The Sinn Féin President Mary Lou McDonald has said she does not want to get dragged into a row over the politics of condemnation.
Ms McDonald had been criticised after she declined to condemn the attempted murder of Arlene Foster's father in 1979.
She has today described an IRA attack on John Kelly who was a serving policeman in the North as "wrong".
Deputy McDonald added that it is also wrong that Ms Foster had to witness that level of violence against a family member.
However, she said it is dishonourable of politicians to get dragged into a game of speaking out against every single act of violence perpetrated during the Troubles.
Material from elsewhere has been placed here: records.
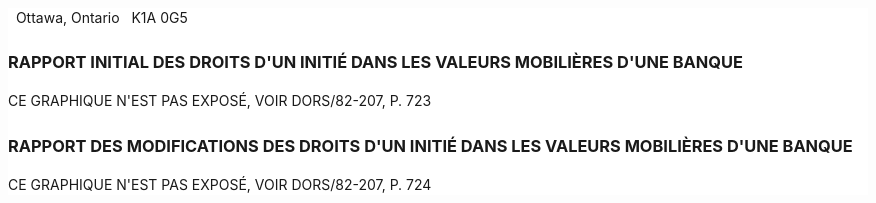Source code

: <tr>
<td>   </td>
<td> Ottawa, Ontario </td>
</tr>
<tr>
<td>   </td>
<td> K1A 0G5 </td>
</tr>
</table>




### RAPPORT INITIAL DES DROITS D'UN INITIÉ DANS LES VALEURS MOBILIÈRES D'UNE BANQUE


CE GRAPHIQUE N'EST PAS EXPOSÉ, VOIR DORS/82-207, P. 723



### RAPPORT DES MODIFICATIONS DES DROITS D'UN INITIÉ DANS LES VALEURS MOBILIÈRES D'UNE BANQUE


CE GRAPHIQUE N'EST PAS EXPOSÉ, VOIR DORS/82-207, P. 724



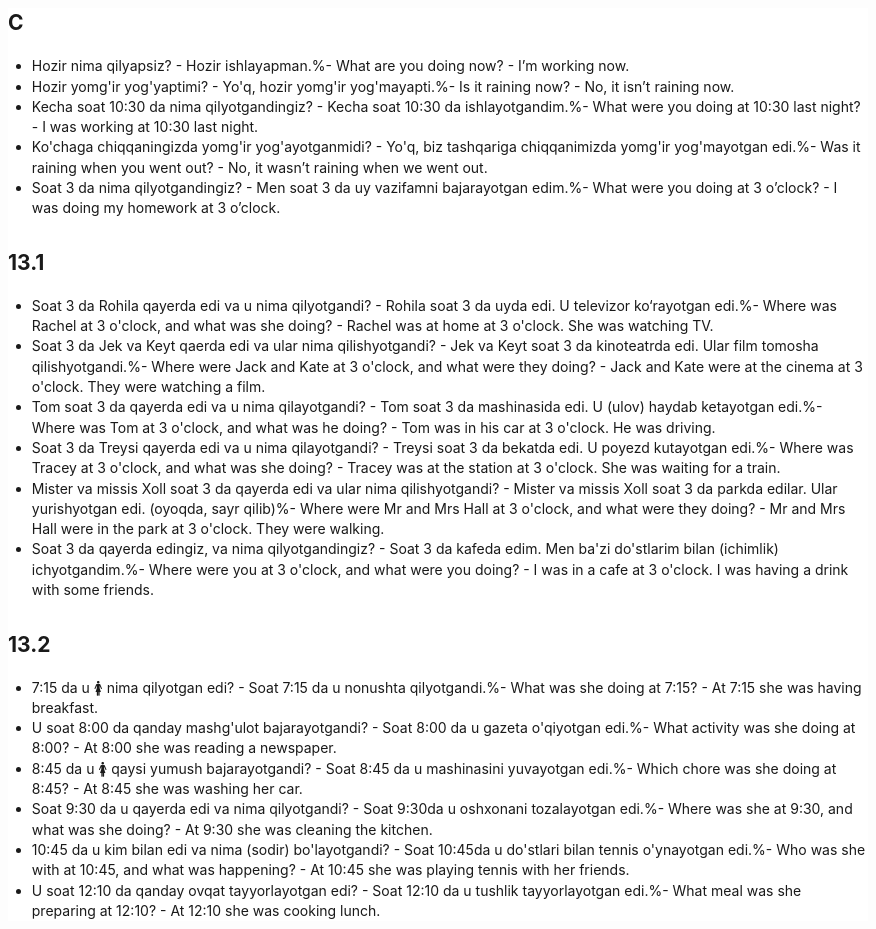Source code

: ## C

-  Hozir nima qilyapsiz? - Hozir ishlayapman.%- What are you doing now? - I’m working now.
-  Hozir yomg'ir yog'yaptimi? - Yo'q, hozir yomg'ir yog'mayapti.%- Is it raining now? - No, it isn’t raining now.
-  Kecha soat 10:30 da nima qilyotgandingiz? - Kecha soat 10:30 da ishlayotgandim.%- What were you doing at 10:30 last night? - I was working at 10:30 last night.
-  Ko'chaga chiqqaningizda yomg'ir yog'ayotganmidi? - Yo'q, biz tashqariga chiqqanimizda yomg'ir yog'mayotgan edi.%- Was it raining when you went out? - No, it wasn’t raining when we went out.
-  Soat 3 da nima qilyotgandingiz? - Men soat 3 da uy vazifamni bajarayotgan edim.%- What were you doing at 3 o’clock? - I was doing my homework at 3 o’clock.

## 13.1

-  Soat 3 da Rohila qayerda edi va u nima qilyotgandi? - Rohila soat 3 da uyda edi. U televizor ko‘rayotgan edi.%- Where was Rachel at 3 o'clock, and what was she doing? - Rachel was at home at 3 o'clock. She was watching TV.
-  Soat 3 da Jek va Keyt qaerda edi va ular nima qilishyotgandi? - Jek va Keyt soat 3 da kinoteatrda edi. Ular film tomosha qilishyotgandi.%- Where were Jack and Kate at 3 o'clock, and what were they doing? - Jack and Kate were at the cinema at 3 o'clock. They were watching a film.
-  Tom soat 3 da qayerda edi va u nima qilayotgandi? - Tom soat 3 da mashinasida edi. U (ulov) haydab ketayotgan edi.%- Where was Tom at 3 o'clock, and what was he doing? - Tom was in his car at 3 o'clock. He was driving.
-  Soat 3 da Treysi qayerda edi va u nima qilayotgandi? - Treysi soat 3 da bekatda edi. U poyezd kutayotgan edi.%- Where was Tracey at 3 o'clock, and what was she doing? - Tracey was at the station at 3 o'clock. She was waiting for a train.
-  Mister va missis Xoll soat 3 da qayerda edi va ular nima qilishyotgandi? - Mister va missis Xoll soat 3 da parkda edilar. Ular yurishyotgan edi. (oyoqda, sayr qilib)%- Where were Mr and Mrs Hall at 3 o'clock, and what were they doing? - Mr and Mrs Hall were in the park at 3 o'clock. They were walking.
-  Soat 3 da qayerda edingiz, va nima qilyotgandingiz? - Soat 3 da kafeda edim. Men ba'zi do'stlarim bilan (ichimlik) ichyotgandim.%- Where were you at 3 o'clock, and what were you doing? - I was in a cafe at 3 o'clock. I was having a drink with some friends.

## 13.2

-  7:15 da u 🚺 nima qilyotgan edi? - Soat 7:15 da u nonushta qilyotgandi.%- What was she doing at 7:15? - At 7:15 she was having breakfast.
-  U soat 8:00 da qanday mashg'ulot bajarayotgandi? - Soat 8:00 da u gazeta o'qiyotgan edi.%- What activity was she doing at 8:00? - At 8:00 she was reading a newspaper.
-  8:45 da u 🚺 qaysi yumush bajarayotgandi? - Soat 8:45 da u mashinasini yuvayotgan edi.%- Which chore was she doing at 8:45? - At 8:45 she was washing her car.
-  Soat 9:30 da u qayerda edi va nima qilyotgandi? - Soat 9:30da u oshxonani tozalayotgan edi.%- Where was she at 9:30, and what was she doing? - At 9:30 she was cleaning the kitchen.
-  10:45 da u kim bilan edi va nima (sodir) bo'layotgandi? - Soat 10:45da u do'stlari bilan tennis o'ynayotgan edi.%- Who was she with at 10:45, and what was happening? - At 10:45 she was playing tennis with her friends.
-  U soat 12:10 da qanday ovqat tayyorlayotgan edi? - Soat 12:10 da u tushlik tayyorlayotgan edi.%- What meal was she preparing at 12:10? - At 12:10 she was cooking lunch.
Ms McDonald said: "The politics of condemnation is a rabbit hole that I will not go down because it becomes a tit-for-tat, you said I said, and it becomes a tennis match between very, very hurt and very, very damaged people and communities.
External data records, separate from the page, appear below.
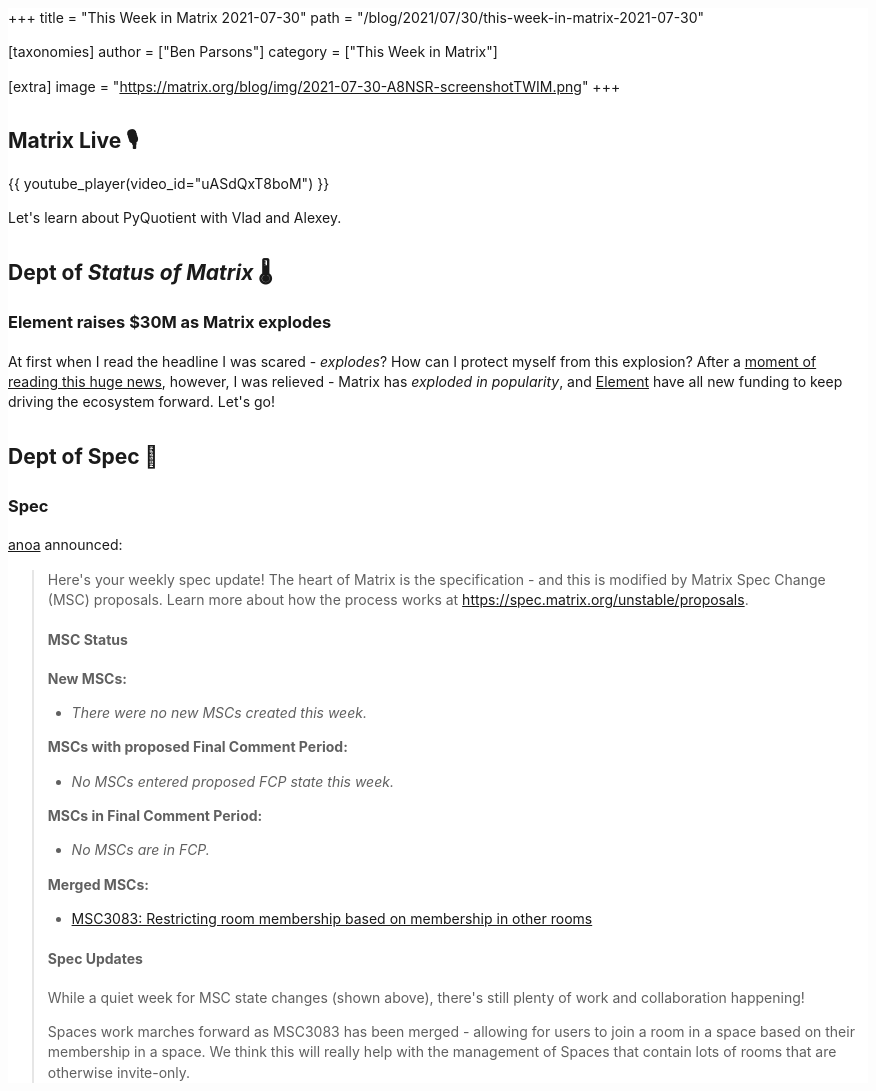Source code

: +++
title = "This Week in Matrix 2021-07-30"
path = "/blog/2021/07/30/this-week-in-matrix-2021-07-30"

[taxonomies]
author = ["Ben Parsons"]
category = ["This Week in Matrix"]

[extra]
image = "https://matrix.org/blog/img/2021-07-30-A8NSR-screenshotTWIM.png"
+++

## Matrix Live 🎙

{{ youtube_player(video_id="uASdQxT8boM") }}

Let's learn about PyQuotient with Vlad and Alexey.

## Dept of *Status of Matrix* 🌡️

### Element raises $30M as Matrix explodes

At first when I read the headline I was scared - *explodes*? How can I protect myself from this explosion? After a [moment of reading this huge news](https://element.io/blog/element-raises-30m-as-matrix-explodes/), however, I was relieved - Matrix has *exploded in popularity*, and [Element](https://element.io/) have all new funding to keep driving the ecosystem forward. Let's go!

## Dept of Spec 📜

### Spec

[anoa](https://matrix.to/#/@andrewm:amorgan.xyz) announced:

> Here's your weekly spec update! The heart of Matrix is the specification - and this is modified by Matrix Spec Change (MSC) proposals. Learn more about how the process works at <https://spec.matrix.org/unstable/proposals>.
>
> #### MSC Status
>
> **New MSCs:**
>
> * *There were no new MSCs created this week.*
>
> **MSCs with proposed Final Comment Period:**
>
> * *No MSCs entered proposed FCP state this week.*
>
> **MSCs in Final Comment Period:**
>
> * *No MSCs are in FCP.*
>
> **Merged MSCs:**
>
> * [MSC3083: Restricting room membership based on membership in other rooms](https://github.com/matrix-org/matrix-doc/pull/3083)
>
> #### Spec Updates
>
> While a quiet week for MSC state changes (shown above), there's still plenty of work and collaboration happening!
>
> Spaces work marches forward as MSC3083 has been merged - allowing for users to join a room in a space based on their membership in a space. We think this will really help with the management of Spaces that contain lots of rooms that are otherwise invite-only.

[#TWIM:matrix.org]: https://matrix.to/#/#TWIM:matrix.org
“I think that serves nobody. We need to deal with the past with compassion.”
The issue was raised after Deputy McDonald called on unionist leaders to condemn a number of loyalist banners that appeared in Belfast making allegations against Sinn Féin candidate for North Belfast, John Finucane.
Mrs Foster said the call was a “bit rich” and urged Sinn Féin to comment on the attempted murder of her father in 1979 and an attack on her party’s current deputy leader Nigel Dodds in 1996.
Deputy McDonald said the attack was “wrong” and the violence during the Troubles was “absolutely tragic.”
“It was wrong that Arlene Foster as a child – that any child – witnessed that kind of violence visited on their father,” she said.
“It was wrong that John Finucane – which is where this conversation started, this run of things started – that he saw his father shot dead and his mother wounded.
“All of that is just absolutely awful and tragic and cannot happen again.”